A plate type pulsating heat pipe for high-power LED heat dissipation, including: cover plate, substrate, capillary bundle, liquid plug, cavity, capillary bundle lower elbow group, capillary bundle upper elbow group, liquid filling port, LED chip installation Screw holes; the capillary bundle, the cavity communicating with the lower part of the capillary bundle and the liquid filling port located at the upper part of the capillary bundle communicated with the capillary bundle are milled out on the substrate. The cross section of the capillary is a rectangular or triangular cross section. They are independently connected to the cavity, and the connection position is asymmetrical. The base plate and the cover plate are connected by vacuum brazing. The liquid filling port is installed with a valve to form a sealed space that can form a vacuum environment. The mounting screw hole is connected to an external LED chip, and the cavity is installed with capillary Core or micro-channel structure; this kind of heat pipe has the characteristics of stable operation, high heat transfer efficiency, high heat transfer limit, and small temperature fluctuation in the evaporation section.
Description
技术领域 technical field
本发明涉及一种用于大功率LED以及相关电子器件散热的板式脉动热管,属于电子器件冷却与高效传热领域。The invention relates to a plate-type pulsating heat pipe used for heat dissipation of high-power LEDs and related electronic devices, belonging to the field of electronic device cooling and high-efficiency heat transfer.
背景技术 Background technique
大功率LED(Light Emitting Diode)一般是指芯片热流密度大于1W/mm2的固态照明光源(Solid State Lighting,SSL),普遍认为是继白炽灯、荧光灯和高压放电灯之后的第四代照明光源。相较于之前人类广泛使用的前三代照明器材相比具有节能、环保和长寿命的优势。以白炽灯为基准,LED光源在同等照明亮度时仅仅需要其10%-30%的电能,并且寿命长数十倍。此外LED光源还具有的优势还包括:开关响应快,耐冲击性高,方便通过智能控制应用于调光环境复杂和频繁开启关闭的场合;抗震性能好,可以用于车载照明;不含汞、铅等重金属污染物,有利于环境保护等。LED照明正在引发世界范围内照明光源的一场革命,成为人类照明史上的又一次飞跃。High-power LED (Light Emitting Diode) generally refers to a solid-state lighting source (Solid State Lighting, SSL) with a chip heat flux density greater than 1W/mm 2 , and is generally considered to be the fourth-generation lighting source after incandescent lamps, fluorescent lamps and high-pressure discharge lamps. . Compared with the previous three generations of lighting equipment widely used by humans, it has the advantages of energy saving, environmental protection and long life. Based on incandescent lamps, LED light sources only need 10%-30% of their electric energy at the same lighting brightness, and their lifespan is dozens of times longer. In addition, the advantages of LED light source also include: fast switch response, high impact resistance, easy to be applied to occasions with complex dimming environment and frequent opening and closing through intelligent control; good shock resistance, can be used for vehicle lighting; mercury-free, Lead and other heavy metal pollutants are beneficial to environmental protection. LED lighting is triggering a revolution in lighting sources around the world, becoming another leap in the history of human lighting.

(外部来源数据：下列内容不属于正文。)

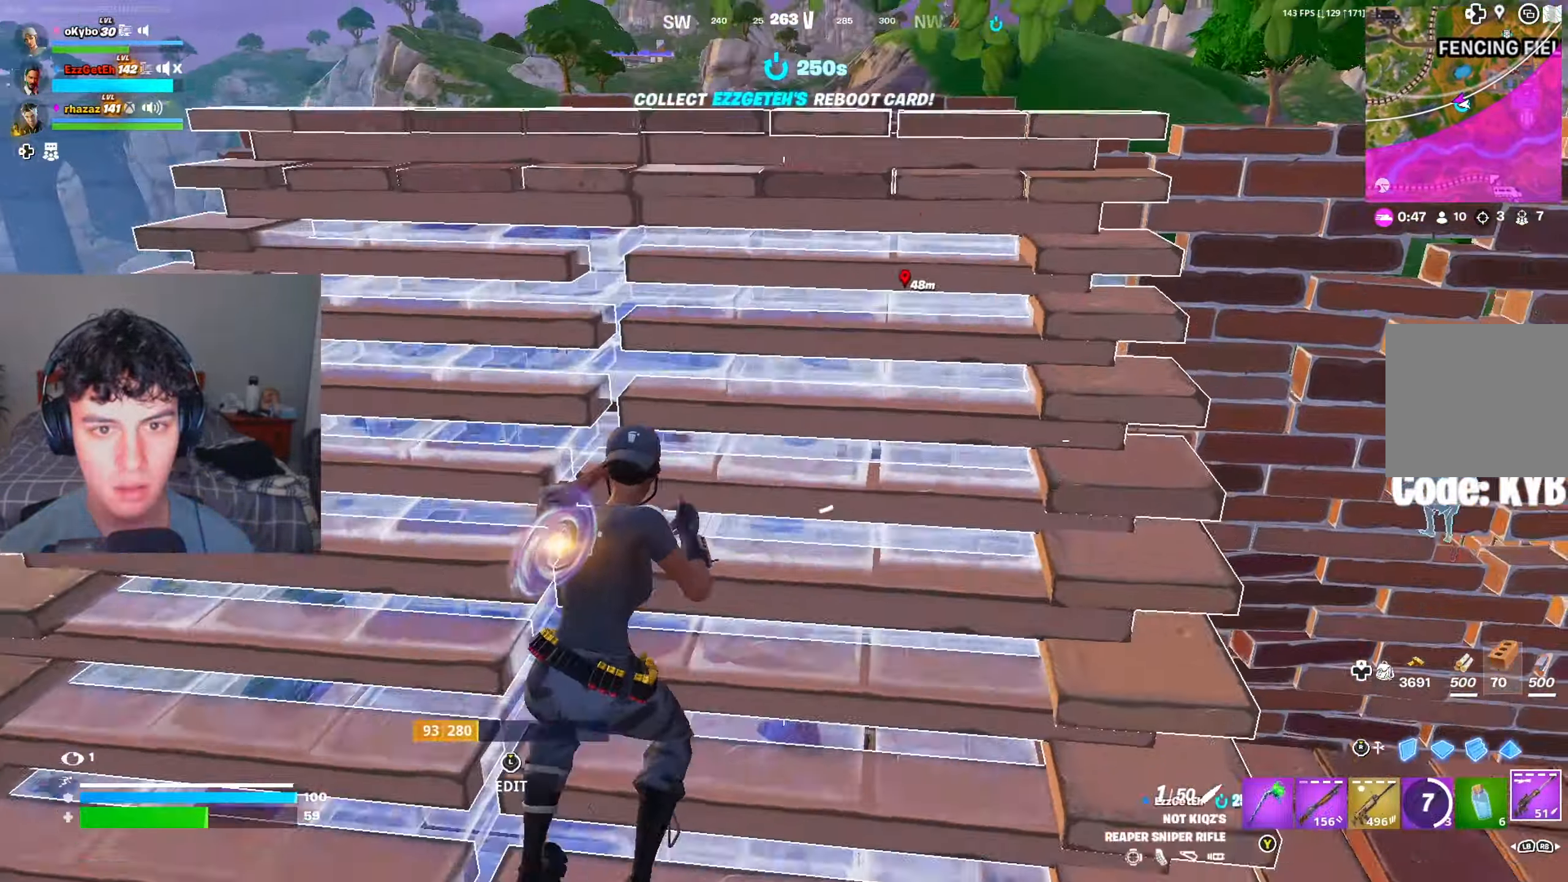
{"buttons": ["L1"], "left_stick": "up", "right_stick": "center", "events": [[283, "A", "down"], [333, "R3", "down"], [383, "A", "up"], [417, "L1", "down"], [417, "R3", "up"]]}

与电子产业迅速发展,芯片密度不断提高相伴随的是芯片的散热需求越来越苛刻。相对而言大功率LED的总发热量不高,但是热流密度却非常大,目前研发的一些LED 芯片热流密度达到了100W/cm2。加之其发光效率要受到材料、电路制造技术方面限制,芯片总功率中的85%是要作为热量散失掉的。如果芯片散热设计不合理,工作中的芯片结温升高,这会造成LED芯片的工作可靠性产生严重的影响。例如芯片的失效可能性会随着芯片的温升高增高而呈指数形式递增。有研究显示每当环境温度上升10℃,LED器件的失效率要高一倍,简称为10℃法则,因此散热设计不合理而导致LED器件损毁占其失效总因素的55%。结温过高不但容易造成LED芯片的损坏失效,还会降低光通量,影响光源的工作质量。为此提出了大功率LED的热管理问题,而散热器件的设计制造是热管理的关键部分。With the rapid development of the electronics industry and the continuous increase in chip density, the heat dissipation requirements of chips are becoming more and more stringent. Relatively speaking, the total calorific value of high-power LEDs is not high, but the heat flux density is very large. The heat flux density of some LED chips currently developed has reached 100W/cm 2 . In addition, its luminous efficiency is limited by materials and circuit manufacturing technology, and 85% of the total chip power is dissipated as heat. If the heat dissipation design of the chip is unreasonable, the junction temperature of the chip in operation will rise, which will seriously affect the reliability of the LED chip. For example, the possibility of chip failure will increase exponentially as the temperature of the chip increases. Studies have shown that when the ambient temperature rises by 10°C, the failure rate of LED devices will double, which is referred to as the 10°C rule. Therefore, unreasonable heat dissipation design leads to LED device damage accounting for 55% of the total failure factors. Excessive junction temperature will not only easily cause damage and failure of the LED chip, but also reduce the luminous flux and affect the working quality of the light source. Therefore, the problem of thermal management of high-power LEDs is raised, and the design and manufacture of heat dissipation devices is a key part of thermal management.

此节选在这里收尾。